Roman emperor, 79-81 A.D.
Titus Flavius Vespasianus led the siege that razed Jerusalem in 70 A.D., then went on to succeed his father Vespasian as Roman emperor. Titus was the eldest son of Vespasian, who ruled as emperor from 69-79. Titus spent his early career on military campaigns in Britain and Germany, but he became a Roman hero after he destroyed Jerusalem and put down the Jewish revolt. He returned to Rome in 71 and his father made it clear Titus would be the next ruler of a Flavian dynasty. Titus became emperor after the death of Vespasian, but ruled for just two years. It was an eventful reign. Mount Vesuvius erupted in 79, and the next year pestilence and a three-day fire had Rome in a shambles. By contemporary accounts, Titus responded swiftly and was generous to the disaster victims. The Colosseum was also completed during Titus's reign, and he built baths in the city and hosted large public spectacles.
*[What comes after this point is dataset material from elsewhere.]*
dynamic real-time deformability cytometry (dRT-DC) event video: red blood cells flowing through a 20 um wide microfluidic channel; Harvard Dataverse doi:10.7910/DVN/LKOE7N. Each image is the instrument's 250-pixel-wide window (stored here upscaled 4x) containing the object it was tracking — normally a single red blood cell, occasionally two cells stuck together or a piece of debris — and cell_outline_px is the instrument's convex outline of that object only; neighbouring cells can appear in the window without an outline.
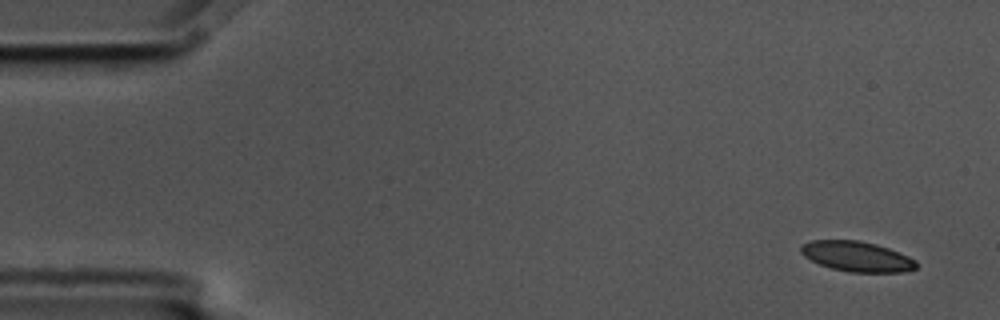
{"species": "common noctule bat (a hibernating species)", "species_latin": "Nyctalus noctula", "temperature_condition": "cold", "stored_images_in_passage": 6, "camera_frame_rate_fps": 3000, "um_per_image_px": 0.085, "animal": {"sex": "male", "body_mass_g": 17.5, "forearm_length_mm": 52.3}, "frame": {"image": 1, "passage_image": 1, "time_ms": 0.0, "image_size_px": [1000, 320], "cell_outline_px": [[916, 268], [904, 272], [852, 272], [832, 268], [820, 264], [804, 256], [800, 252], [800, 248], [804, 244], [812, 240], [860, 240], [876, 244], [900, 252], [916, 260]], "centroid_in_image_um": [72.85, 21.79], "position_along_channel_um": 12.1, "area_um2": 20.17}}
He was succeeded by his younger brother, Domitian, and though there have been rumors that Domitian somehow did away with Titus, most historians agree Titus probably died of natural causes.
While putting down the revolt in Judaea, Titus began a relationship with the Jewish princess Berenice, the sister of Herod Agrippa II. She followed Titus to Rome in 75, but having a Jewish girlfriend was a political liability and she was sent packing when Titus became emperor.